*** Opening of SOURCE DATA ***

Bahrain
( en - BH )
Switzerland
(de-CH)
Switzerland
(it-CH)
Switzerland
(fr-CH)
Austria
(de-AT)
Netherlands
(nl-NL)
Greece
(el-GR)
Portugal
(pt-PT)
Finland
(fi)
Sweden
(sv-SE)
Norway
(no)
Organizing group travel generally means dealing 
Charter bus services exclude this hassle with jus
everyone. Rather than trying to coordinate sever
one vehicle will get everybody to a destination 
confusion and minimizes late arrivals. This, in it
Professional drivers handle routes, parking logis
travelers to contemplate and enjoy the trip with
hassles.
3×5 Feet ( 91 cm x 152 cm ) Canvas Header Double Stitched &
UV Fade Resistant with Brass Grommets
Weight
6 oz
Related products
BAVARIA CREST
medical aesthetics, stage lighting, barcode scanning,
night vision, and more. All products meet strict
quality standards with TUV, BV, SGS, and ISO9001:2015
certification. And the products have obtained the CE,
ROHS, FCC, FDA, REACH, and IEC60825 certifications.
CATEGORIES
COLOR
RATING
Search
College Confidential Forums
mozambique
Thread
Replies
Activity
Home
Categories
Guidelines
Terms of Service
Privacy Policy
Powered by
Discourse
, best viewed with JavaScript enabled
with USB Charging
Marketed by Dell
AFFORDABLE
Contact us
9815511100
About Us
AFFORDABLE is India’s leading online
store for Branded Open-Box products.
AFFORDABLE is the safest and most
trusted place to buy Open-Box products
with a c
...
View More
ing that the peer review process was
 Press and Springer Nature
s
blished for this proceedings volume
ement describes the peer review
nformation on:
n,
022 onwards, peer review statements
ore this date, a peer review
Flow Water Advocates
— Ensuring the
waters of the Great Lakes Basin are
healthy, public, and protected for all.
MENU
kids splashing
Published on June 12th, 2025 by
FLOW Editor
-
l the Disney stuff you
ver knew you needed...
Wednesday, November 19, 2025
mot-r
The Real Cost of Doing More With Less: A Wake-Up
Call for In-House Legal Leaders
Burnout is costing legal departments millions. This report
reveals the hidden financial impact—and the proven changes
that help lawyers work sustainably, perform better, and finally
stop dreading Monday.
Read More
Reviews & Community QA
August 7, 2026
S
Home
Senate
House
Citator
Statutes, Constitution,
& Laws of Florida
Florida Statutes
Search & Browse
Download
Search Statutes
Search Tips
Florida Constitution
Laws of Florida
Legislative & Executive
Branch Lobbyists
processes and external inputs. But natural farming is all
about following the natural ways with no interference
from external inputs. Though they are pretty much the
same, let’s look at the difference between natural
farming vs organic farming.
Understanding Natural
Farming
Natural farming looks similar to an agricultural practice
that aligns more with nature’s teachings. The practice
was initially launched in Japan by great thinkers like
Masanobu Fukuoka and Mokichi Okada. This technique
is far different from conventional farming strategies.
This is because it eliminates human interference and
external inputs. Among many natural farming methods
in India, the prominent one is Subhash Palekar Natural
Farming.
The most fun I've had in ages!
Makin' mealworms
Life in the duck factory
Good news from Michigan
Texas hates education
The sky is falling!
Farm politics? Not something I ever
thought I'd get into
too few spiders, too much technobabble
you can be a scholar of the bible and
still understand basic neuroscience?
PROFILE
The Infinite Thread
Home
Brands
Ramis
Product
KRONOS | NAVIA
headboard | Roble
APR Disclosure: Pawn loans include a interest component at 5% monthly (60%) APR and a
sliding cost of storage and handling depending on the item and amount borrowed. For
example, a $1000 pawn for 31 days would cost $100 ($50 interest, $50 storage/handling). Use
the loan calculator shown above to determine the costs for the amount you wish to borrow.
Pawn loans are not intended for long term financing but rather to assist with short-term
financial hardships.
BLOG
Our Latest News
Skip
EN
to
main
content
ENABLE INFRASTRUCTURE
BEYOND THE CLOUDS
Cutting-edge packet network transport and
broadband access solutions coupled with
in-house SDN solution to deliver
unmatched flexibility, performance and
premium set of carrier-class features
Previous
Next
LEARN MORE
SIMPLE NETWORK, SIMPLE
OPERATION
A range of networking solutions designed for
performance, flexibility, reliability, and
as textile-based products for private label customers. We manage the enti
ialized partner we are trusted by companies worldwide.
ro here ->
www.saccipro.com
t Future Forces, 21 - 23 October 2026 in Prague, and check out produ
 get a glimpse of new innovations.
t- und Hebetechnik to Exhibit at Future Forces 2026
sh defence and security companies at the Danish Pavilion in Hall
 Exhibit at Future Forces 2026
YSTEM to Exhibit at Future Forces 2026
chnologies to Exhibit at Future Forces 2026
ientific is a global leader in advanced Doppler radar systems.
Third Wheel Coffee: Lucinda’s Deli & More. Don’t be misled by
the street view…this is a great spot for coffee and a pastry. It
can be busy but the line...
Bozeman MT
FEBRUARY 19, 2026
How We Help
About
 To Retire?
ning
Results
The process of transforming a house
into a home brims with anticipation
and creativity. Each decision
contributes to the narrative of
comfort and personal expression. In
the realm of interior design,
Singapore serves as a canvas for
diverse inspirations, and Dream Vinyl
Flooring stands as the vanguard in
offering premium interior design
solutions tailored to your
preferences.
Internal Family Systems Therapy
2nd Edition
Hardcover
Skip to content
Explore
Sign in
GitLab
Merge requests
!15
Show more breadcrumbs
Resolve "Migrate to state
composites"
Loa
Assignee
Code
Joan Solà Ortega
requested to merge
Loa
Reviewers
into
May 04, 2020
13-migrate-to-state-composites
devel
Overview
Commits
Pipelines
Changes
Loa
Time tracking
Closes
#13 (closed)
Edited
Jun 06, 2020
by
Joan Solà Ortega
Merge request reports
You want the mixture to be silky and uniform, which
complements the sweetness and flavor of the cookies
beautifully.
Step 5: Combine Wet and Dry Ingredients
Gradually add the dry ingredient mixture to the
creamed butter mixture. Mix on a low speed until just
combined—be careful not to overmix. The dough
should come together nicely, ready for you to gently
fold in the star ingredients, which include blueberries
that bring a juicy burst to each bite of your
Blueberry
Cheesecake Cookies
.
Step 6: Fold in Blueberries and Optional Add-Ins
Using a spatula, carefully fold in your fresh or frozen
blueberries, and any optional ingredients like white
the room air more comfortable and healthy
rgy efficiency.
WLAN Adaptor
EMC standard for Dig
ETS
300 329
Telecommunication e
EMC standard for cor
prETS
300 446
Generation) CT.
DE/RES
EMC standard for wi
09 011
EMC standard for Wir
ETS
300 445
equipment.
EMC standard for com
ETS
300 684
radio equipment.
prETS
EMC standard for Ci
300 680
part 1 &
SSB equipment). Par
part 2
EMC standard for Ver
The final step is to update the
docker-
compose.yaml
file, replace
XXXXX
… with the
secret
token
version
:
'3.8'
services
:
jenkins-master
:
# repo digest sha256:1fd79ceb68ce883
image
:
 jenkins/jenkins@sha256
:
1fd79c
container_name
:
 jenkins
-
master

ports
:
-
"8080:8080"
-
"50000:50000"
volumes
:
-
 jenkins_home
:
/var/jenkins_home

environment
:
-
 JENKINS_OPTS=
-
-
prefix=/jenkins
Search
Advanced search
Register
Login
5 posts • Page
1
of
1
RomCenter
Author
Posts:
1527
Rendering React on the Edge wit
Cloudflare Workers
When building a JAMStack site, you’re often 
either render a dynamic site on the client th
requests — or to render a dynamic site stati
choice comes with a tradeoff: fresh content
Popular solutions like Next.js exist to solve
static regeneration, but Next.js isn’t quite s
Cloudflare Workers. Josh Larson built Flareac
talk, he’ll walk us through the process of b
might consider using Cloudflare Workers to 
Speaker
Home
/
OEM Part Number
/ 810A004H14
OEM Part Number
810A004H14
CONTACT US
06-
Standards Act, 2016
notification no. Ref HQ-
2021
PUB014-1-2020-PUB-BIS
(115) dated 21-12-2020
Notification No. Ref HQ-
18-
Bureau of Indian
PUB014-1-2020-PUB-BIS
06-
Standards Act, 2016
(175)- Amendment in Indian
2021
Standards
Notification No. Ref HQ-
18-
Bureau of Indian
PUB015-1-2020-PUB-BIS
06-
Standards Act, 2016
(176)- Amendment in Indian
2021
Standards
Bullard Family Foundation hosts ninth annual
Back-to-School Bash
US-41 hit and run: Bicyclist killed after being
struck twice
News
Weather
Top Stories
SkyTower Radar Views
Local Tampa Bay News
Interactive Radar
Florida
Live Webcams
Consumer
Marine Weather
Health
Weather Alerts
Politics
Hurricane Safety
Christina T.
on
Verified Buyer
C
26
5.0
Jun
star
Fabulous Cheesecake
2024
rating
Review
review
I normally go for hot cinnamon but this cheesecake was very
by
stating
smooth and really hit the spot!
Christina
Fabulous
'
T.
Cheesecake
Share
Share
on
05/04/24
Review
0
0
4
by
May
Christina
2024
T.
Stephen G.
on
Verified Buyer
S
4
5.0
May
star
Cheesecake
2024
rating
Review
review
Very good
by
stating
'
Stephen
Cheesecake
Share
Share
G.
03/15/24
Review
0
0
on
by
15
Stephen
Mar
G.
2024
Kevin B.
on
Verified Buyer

*** Close of SOURCE DATA ***

WHAT YOU HAVE TO DO – Convert the data from its first line through the line containing "certification. And the" into a JSON list of strings, with one string per line and blank lines omitted.

RESPONSE AREA –
[
  "Bahrain",
  "( en - BH )",
  "Switzerland",
  "(de-CH)",
  "Switzerland",
  "(it-CH)",
  "Switzerland",
  "(fr-CH)",
  "Austria",
  "(de-AT)",
  "Netherlands",
  "(nl-NL)",
  "Greece",
  "(el-GR)",
  "Portugal",
  "(pt-PT)",
  "Finland",
  "(fi)",
  "Sweden",
  "(sv-SE)",
  "Norway",
  "(no)",
  "Organizing group travel generally means dealing ",
  "Charter bus services exclude this hassle with jus",
  "everyone. Rather than trying to coordinate sever",
  "one vehicle will get everybody to a destination ",
  "confusion and minimizes late arrivals. This, in it",
  "Professional drivers handle routes, parking logis",
  "travelers to contemplate and enjoy the trip with",
  "hassles.",
  "3×5 Feet ( 91 cm x 152 cm ) Canvas Header Double Stitched &",
  "UV Fade Resistant with Brass Grommets",
  "Weight",
  "6 oz",
  "Related products",
  "BAVARIA CREST",
  "medical aesthetics, stage lighting, barcode scanning,",
  "night vision, and more. All products meet strict",
  "quality standards with TUV, BV, SGS, and ISO9001:2015",
  "certification. And the products have obtained the CE,"
]